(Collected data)

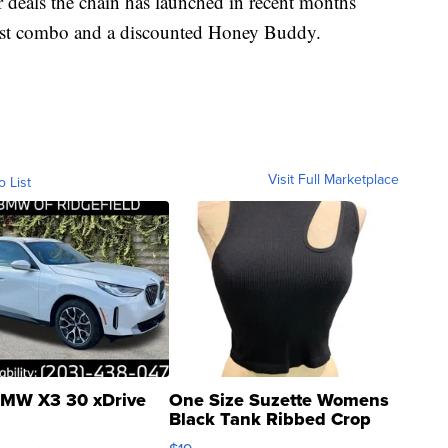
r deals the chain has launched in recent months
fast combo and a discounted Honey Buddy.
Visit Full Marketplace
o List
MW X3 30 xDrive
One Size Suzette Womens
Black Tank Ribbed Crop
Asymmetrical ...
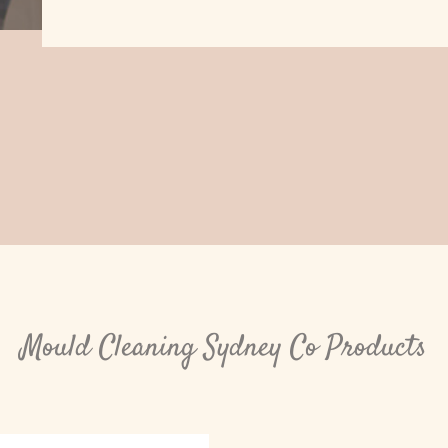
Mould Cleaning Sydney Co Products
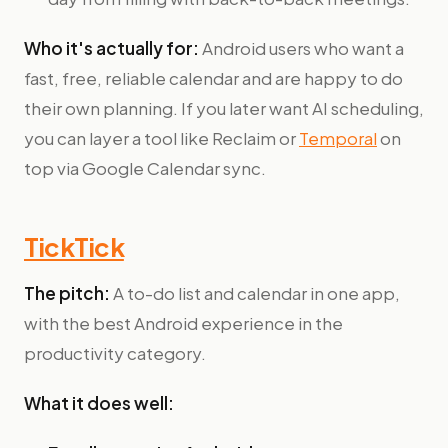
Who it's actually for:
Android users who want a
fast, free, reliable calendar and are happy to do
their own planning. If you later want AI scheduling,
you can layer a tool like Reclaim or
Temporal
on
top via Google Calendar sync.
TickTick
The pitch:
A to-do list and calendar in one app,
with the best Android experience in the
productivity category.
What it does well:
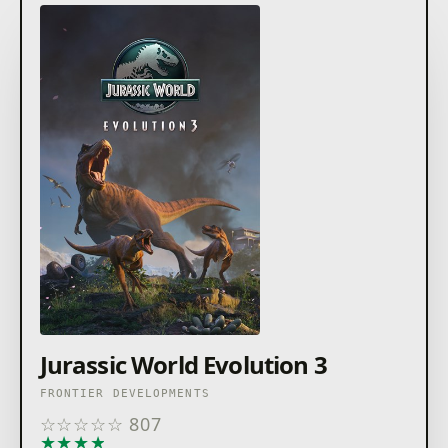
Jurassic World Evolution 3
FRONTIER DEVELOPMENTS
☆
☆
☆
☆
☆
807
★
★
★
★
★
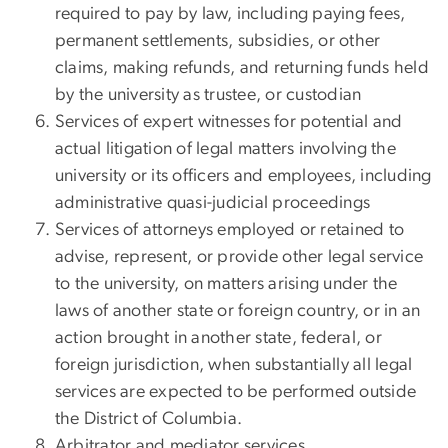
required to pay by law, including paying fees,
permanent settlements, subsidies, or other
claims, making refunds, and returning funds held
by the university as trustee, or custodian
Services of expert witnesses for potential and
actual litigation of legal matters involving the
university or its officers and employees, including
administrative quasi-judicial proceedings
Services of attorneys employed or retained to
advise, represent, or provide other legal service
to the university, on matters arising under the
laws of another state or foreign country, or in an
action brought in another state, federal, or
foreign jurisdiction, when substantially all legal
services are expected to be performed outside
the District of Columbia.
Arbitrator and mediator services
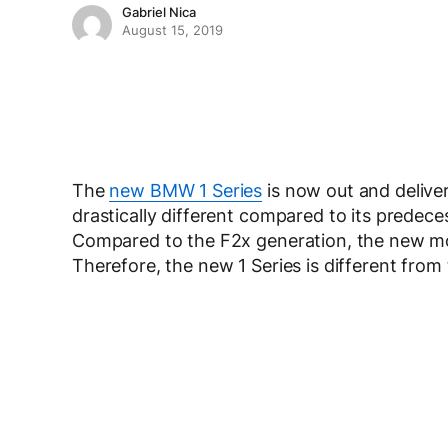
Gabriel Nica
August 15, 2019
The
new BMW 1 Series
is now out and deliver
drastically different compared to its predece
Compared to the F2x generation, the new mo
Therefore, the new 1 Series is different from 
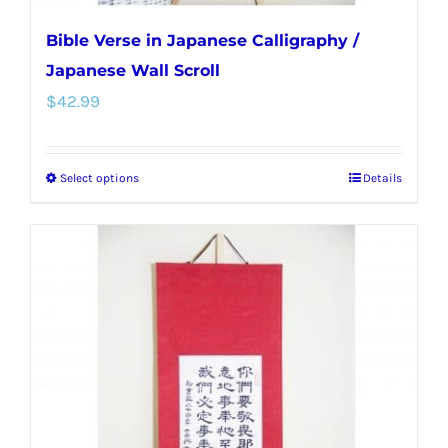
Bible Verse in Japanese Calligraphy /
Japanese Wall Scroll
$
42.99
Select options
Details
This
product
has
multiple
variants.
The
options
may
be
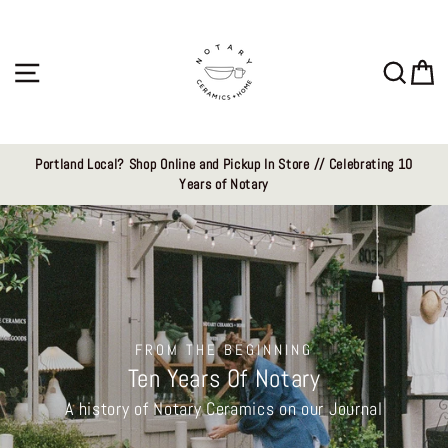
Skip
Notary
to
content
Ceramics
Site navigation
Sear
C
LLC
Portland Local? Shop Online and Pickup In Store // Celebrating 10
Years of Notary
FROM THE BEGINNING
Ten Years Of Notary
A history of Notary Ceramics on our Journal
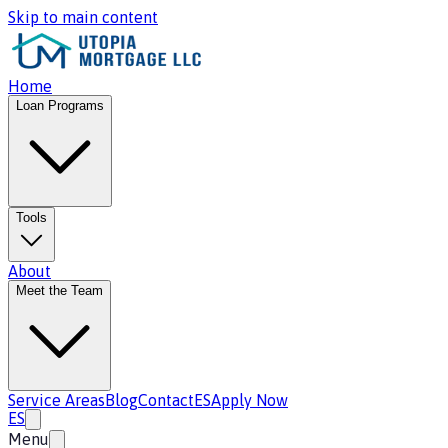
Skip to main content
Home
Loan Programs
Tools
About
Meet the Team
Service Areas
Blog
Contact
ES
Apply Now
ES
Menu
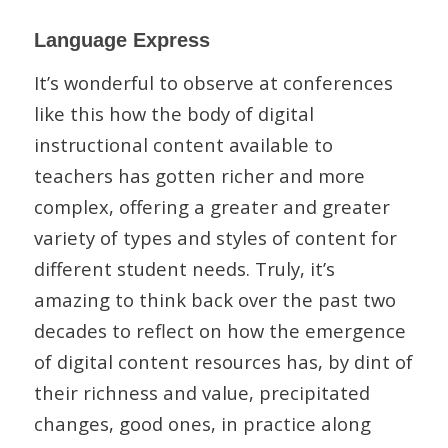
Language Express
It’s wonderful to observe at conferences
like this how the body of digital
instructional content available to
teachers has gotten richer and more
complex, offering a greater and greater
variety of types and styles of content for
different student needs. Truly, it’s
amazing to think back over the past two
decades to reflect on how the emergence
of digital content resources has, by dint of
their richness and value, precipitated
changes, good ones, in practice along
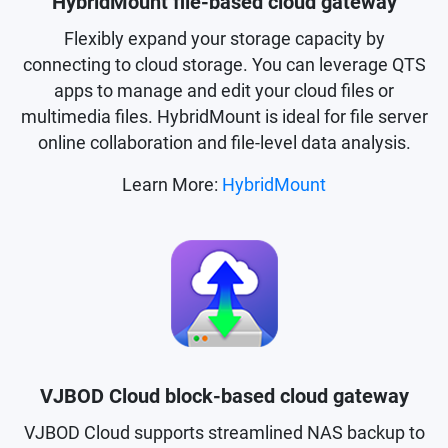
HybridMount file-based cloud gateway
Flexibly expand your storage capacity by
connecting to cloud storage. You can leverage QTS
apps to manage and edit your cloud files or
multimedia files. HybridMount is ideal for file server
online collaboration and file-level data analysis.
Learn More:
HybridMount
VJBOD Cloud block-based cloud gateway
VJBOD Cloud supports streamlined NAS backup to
==
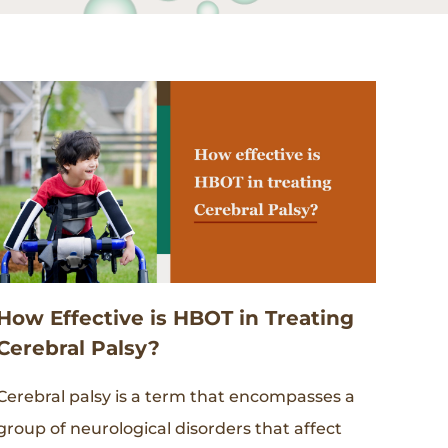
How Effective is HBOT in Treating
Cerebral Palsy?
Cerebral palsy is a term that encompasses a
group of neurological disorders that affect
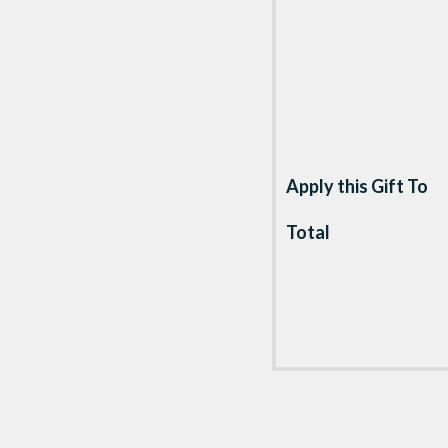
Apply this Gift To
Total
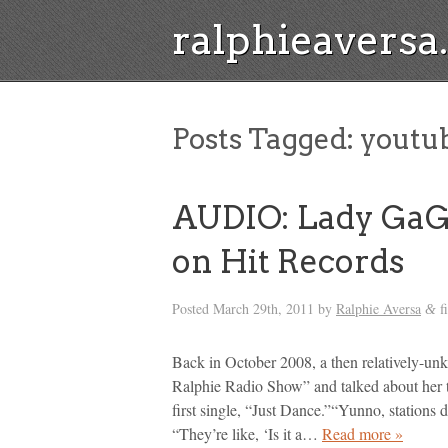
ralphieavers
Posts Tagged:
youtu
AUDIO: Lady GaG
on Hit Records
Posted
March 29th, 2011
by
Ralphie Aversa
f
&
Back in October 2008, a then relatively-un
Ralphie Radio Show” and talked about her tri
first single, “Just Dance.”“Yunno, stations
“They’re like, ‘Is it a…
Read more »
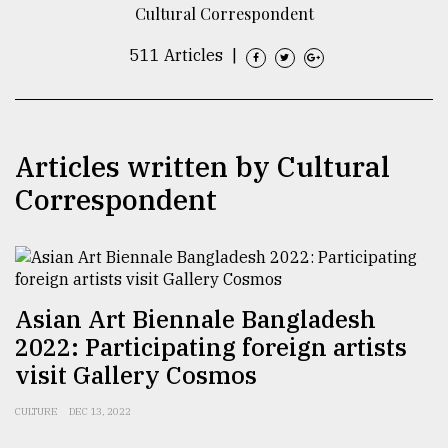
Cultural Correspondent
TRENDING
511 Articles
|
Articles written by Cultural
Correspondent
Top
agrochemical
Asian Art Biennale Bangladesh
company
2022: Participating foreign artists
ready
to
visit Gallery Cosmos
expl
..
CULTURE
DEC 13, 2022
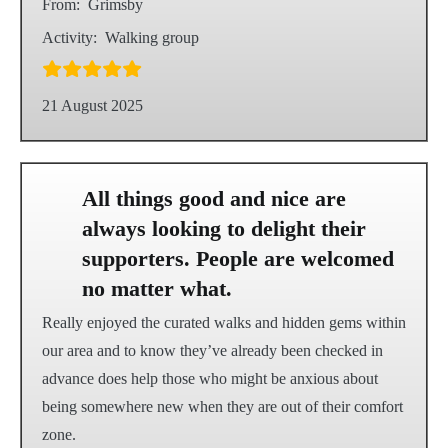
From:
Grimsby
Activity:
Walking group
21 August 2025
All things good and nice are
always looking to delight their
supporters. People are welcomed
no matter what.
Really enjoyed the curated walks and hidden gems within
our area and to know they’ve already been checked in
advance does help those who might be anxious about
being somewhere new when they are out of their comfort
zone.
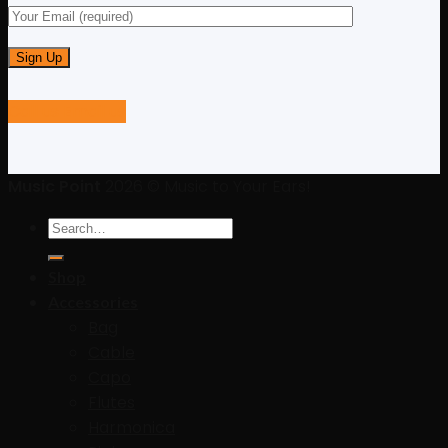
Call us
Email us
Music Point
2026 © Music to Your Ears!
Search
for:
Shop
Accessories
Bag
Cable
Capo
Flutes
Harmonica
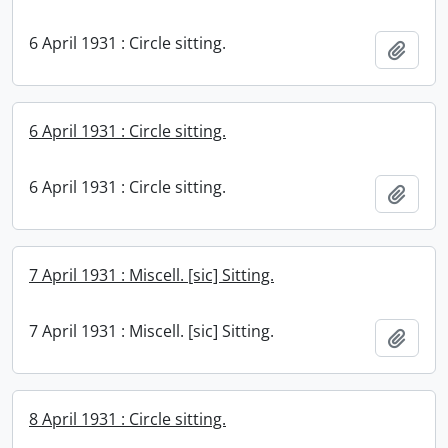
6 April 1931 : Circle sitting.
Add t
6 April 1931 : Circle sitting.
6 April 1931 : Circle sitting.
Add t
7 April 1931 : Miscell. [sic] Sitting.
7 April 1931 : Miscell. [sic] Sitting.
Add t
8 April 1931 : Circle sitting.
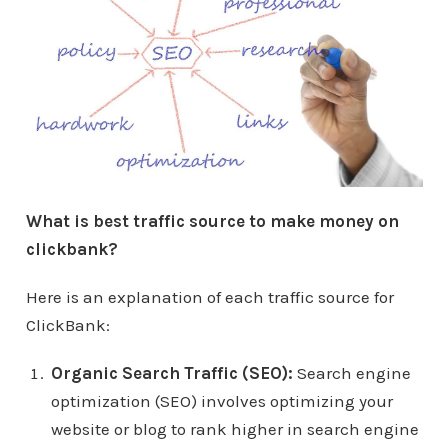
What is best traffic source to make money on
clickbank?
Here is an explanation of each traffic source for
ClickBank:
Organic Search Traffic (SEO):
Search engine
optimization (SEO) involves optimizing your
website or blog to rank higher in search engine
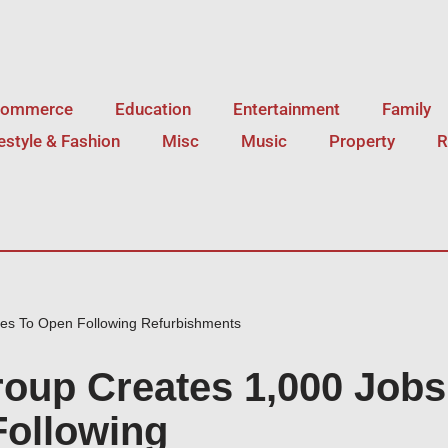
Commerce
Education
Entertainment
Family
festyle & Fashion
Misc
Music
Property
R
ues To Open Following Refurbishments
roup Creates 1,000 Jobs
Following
* * *
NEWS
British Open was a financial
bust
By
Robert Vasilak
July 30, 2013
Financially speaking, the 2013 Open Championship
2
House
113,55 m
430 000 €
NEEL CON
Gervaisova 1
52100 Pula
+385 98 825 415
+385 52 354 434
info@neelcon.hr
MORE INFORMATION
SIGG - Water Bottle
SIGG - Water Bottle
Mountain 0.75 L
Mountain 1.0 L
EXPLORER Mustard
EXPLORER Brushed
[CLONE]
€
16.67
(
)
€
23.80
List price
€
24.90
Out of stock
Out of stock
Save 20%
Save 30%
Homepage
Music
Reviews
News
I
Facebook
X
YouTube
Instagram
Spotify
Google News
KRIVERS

» WRITTEN TASK
Copy out the text of the rows above verbatim, from the line with "Apply this Gift To" up to and including the line with "8 April 1931 : Circle sitting.". Leave the pictures out of your answer.

» FINISHED EXERCISE
Apply this Gift To
Total
ralphieavers
Posts Tagged:
youtu
AUDIO: Lady GaG
on Hit Records
Posted
March 29th, 2011
by
Ralphie Aversa
f
&
Back in October 2008, a then relatively-un
Ralphie Radio Show” and talked about her tri
first single, “Just Dance.”“Yunno, stations
“They’re like, ‘Is it a…
Read more »
Cultural Correspondent
TRENDING
511 Articles
|
Articles written by Cultural
Correspondent
Top
agrochemical
Asian Art Biennale Bangladesh
company
2022: Participating foreign artists
ready
to
visit Gallery Cosmos
expl
..
CULTURE
DEC 13, 2022
From:
Grimsby
Activity:
Walking group
21 August 2025
All things good and nice are
always looking to delight their
supporters. People are welcomed
no matter what.
Really enjoyed the curated walks and hidden gems within
our area and to know they’ve already been checked in
advance does help those who might be anxious about
being somewhere new when they are out of their comfort
zone.
Call us
Email us
Music Point
2026 © Music to Your Ears!
Search
for:
Shop
Accessories
Bag
Cable
Capo
Flutes
Harmonica
6 April 1931 : Circle sitting.
Add t
6 April 1931 : Circle sitting.
6 April 1931 : Circle sitting.
Add t
7 April 1931 : Miscell. [sic] Sitting.
7 April 1931 : Miscell. [sic] Sitting.
Add t
8 April 1931 : Circle sitting.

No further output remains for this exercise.